# Why doesn't increasing resistance increase brightness if $P=I^2\cdot R$

Power sources can work in two modes : control voltage (CV) or control current (CC).

In CV mode, the voltage is imposed, and the output current is adjusted depending on the load. This is for instance the case at home, where the electrical plugs deliver 100V (or 220V depending of country), regardless of what is plugged in it. In this case, $P=V^2/R$ is the relevant expression as $V$ is a known value.

In CC mode, the current is imposed and the corresponding voltage is adjusted to match the load. While this mode is less familiar in domestic usages, it is often used in electrical engineering - it insures for instance a constant magnetic field in a coil, regardless heat effects which could alter the resistance of the circuit. In this case, $P=RI^2$ is the relevant expression. If you increase the resistance, the power supply will increase the voltage to maintain constant intensity, and the dissipated power is logically higher.

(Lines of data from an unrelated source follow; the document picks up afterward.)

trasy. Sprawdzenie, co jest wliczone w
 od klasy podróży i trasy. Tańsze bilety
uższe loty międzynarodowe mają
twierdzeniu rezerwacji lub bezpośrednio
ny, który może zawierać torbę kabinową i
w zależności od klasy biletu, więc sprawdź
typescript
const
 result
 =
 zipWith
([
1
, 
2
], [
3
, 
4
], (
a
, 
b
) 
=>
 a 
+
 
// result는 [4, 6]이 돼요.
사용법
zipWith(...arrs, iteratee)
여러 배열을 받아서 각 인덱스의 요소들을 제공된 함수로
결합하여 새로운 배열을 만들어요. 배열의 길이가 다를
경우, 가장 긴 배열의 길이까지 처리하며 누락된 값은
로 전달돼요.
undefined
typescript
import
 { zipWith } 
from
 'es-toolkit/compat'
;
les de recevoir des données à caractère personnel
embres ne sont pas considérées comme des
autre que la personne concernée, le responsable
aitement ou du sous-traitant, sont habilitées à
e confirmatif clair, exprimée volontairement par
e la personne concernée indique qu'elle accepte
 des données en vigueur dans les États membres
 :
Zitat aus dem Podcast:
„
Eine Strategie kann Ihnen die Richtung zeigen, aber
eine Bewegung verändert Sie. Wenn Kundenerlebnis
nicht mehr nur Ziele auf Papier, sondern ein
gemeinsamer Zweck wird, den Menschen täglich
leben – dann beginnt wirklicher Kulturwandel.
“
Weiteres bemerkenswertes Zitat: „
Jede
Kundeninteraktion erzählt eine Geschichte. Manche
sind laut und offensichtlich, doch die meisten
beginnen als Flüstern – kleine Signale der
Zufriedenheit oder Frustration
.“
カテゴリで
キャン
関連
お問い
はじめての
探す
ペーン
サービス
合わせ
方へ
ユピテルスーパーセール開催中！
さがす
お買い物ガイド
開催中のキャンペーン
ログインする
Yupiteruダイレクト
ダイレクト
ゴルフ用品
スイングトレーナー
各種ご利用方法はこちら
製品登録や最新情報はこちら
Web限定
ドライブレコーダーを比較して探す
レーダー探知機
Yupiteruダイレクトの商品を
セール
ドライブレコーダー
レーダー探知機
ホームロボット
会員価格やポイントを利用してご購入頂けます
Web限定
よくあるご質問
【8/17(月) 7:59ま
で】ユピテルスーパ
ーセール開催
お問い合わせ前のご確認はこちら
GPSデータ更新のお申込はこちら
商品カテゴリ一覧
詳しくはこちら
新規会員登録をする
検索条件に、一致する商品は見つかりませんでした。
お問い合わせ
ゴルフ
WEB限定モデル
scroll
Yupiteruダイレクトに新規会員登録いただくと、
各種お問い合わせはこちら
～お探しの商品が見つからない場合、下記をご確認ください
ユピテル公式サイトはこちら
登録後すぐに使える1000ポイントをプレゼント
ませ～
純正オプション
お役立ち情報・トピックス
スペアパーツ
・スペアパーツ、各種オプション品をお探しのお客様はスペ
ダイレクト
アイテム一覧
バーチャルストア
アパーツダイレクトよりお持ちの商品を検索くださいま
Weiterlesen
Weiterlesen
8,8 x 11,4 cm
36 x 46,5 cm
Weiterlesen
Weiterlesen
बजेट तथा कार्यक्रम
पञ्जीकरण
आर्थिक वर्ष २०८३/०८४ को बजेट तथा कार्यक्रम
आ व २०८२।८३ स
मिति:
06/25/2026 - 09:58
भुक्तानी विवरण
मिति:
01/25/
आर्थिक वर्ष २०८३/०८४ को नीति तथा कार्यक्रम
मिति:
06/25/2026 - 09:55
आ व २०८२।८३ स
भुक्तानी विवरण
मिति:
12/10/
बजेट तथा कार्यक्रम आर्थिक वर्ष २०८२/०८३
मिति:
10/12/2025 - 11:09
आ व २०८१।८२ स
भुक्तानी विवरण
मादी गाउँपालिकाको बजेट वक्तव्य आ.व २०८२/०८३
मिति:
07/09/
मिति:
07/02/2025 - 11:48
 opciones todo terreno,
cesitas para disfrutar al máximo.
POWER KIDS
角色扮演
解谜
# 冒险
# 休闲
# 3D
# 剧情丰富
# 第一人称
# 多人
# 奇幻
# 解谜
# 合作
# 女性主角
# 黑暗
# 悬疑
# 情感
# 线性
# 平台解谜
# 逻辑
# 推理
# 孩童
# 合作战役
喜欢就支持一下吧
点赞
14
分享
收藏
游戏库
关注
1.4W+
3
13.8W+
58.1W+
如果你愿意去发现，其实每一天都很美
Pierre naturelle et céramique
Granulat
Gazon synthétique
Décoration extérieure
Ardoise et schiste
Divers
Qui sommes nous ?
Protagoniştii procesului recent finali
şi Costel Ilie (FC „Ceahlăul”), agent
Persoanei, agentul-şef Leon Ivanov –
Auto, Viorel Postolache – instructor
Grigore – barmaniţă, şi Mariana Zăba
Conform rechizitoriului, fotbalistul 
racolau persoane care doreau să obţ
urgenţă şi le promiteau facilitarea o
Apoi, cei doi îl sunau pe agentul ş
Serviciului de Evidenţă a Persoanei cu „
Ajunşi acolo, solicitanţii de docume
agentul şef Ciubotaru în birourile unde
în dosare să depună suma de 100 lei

You can use any of these formulas to calculate $P$:

$$P = I^2 \cdot R$$ $$P = \frac{V^2}{R}$$

They are both correct and will give same result. You can not tell which one is "dominant".

But to use these formulas you need to know not only $R$ but also $I$ or $V$. And to analyze these formulas you need to know how $I$ or $V$ change when you change $R$.

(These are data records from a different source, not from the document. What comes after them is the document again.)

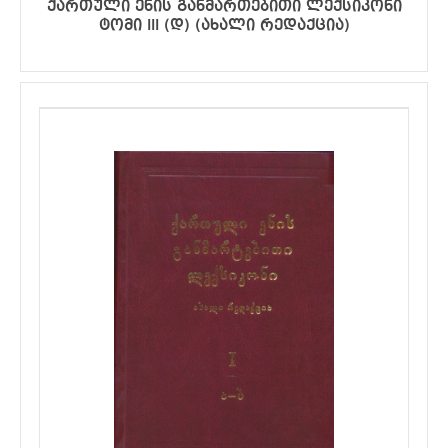
ქართული ენის განმართებითი ლექსიკონი
ტომი III (დ) (ახალი რედაქცია)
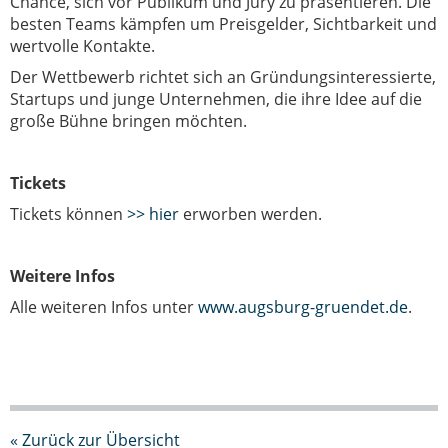
Chance, sich vor Publikum und Jury zu präsentieren. Die
besten Teams kämpfen um Preisgelder, Sichtbarkeit und
wertvolle Kontakte.
Der Wettbewerb richtet sich an Gründungsinteressierte,
Startups und junge Unternehmen, die ihre Idee auf die
große Bühne bringen möchten.
Tickets
Tickets können
>> hier
erworben werden.
Weitere Infos
Alle weiteren Infos unter
www.augsburg-gruendet.de
.
« Zurück zur Übersicht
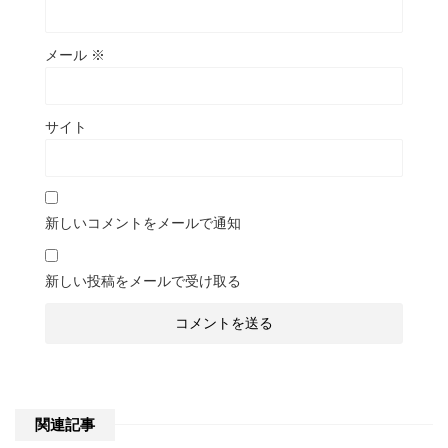
メール
※
サイト
新しいコメントをメールで通知
新しい投稿をメールで受け取る
関連記事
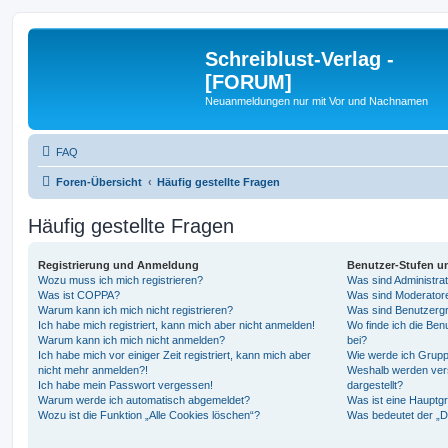
Schreiblust-Verlag -
[FORUM]
Neuanmeldungen nur mit Vor und Nachnamen
FAQ
Foren-Übersicht
Häufig gestellte Fragen
Häufig gestellte Fragen
Registrierung und Anmeldung
Benutzer-Stufen u
Wozu muss ich mich registrieren?
Was sind Administra
Was ist COPPA?
Was sind Moderator
Warum kann ich mich nicht registrieren?
Was sind Benutzerg
Ich habe mich registriert, kann mich aber nicht anmelden!
Wo finde ich die Ben
Warum kann ich mich nicht anmelden?
bei?
Ich habe mich vor einiger Zeit registriert, kann mich aber
Wie werde ich Grupp
nicht mehr anmelden?!
Weshalb werden ver
Ich habe mein Passwort vergessen!
dargestellt?
Warum werde ich automatisch abgemeldet?
Was ist eine Hauptg
Wozu ist die Funktion „Alle Cookies löschen“?
Was bedeutet der „Da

In case you connected the bulb to a power supply with produces constant **voltage** $V$ it's easier to use the second formula. You can use the first one either, but you should remember that when $R$ increases the $I$ changes as well. The result would be the same: $P$ decreases.

If you connect the bulb to a power supply which produces constant **current** $I$ then both formulas would tell you that $P$ increases when $R$ increases.

The two equations of relevance are

${\rm power} (P) = \,{\rm voltage} \,(V) \times {\rm current} \,(I)$

${\rm resistance}\, (R) = \dfrac{{\rm voltage}\,(V)}{{\rm current}\,(I)} $

From those two equations you can get $P = I^2R$ and $P = \dfrac {V^2}{R}$

Suppose that it is assumed that the resistance of the light bulb does not vary with the voltage across it / the current through it.

In your room you have a light stand with a $240 \, \rm V,\;60\, \rm W$ light bulb in it and you want to replace it with a brighter $240 \, \rm V,\;100\, \rm W$ light bulb.

Using $R = \dfrac {V^2}{P}$ he working resistance of the $60\, \rm W$ bulb is $694\, \Omega$ and that of the $100\, \rm W$ bulb is $576\, \Omega$.

So **decreasing** the resistance increases the brightness.

The problem with using $P=I^2R$ is that you might get the impression that because the resistance $R$ goes down the power also decreases but in doing that you have assumed that the current $I$ stays constant.

The current is not constant but actually increases by the same fractional amount as the resistance decreases.

But that is not all because in the equation $P=I^2R$ the current is squared and so the fractional increase in the current squared $I^2$ is double the fractional decrease in the resistance $R$.

So overall the power dissipated increase as the current decreases which leads to increased brightness.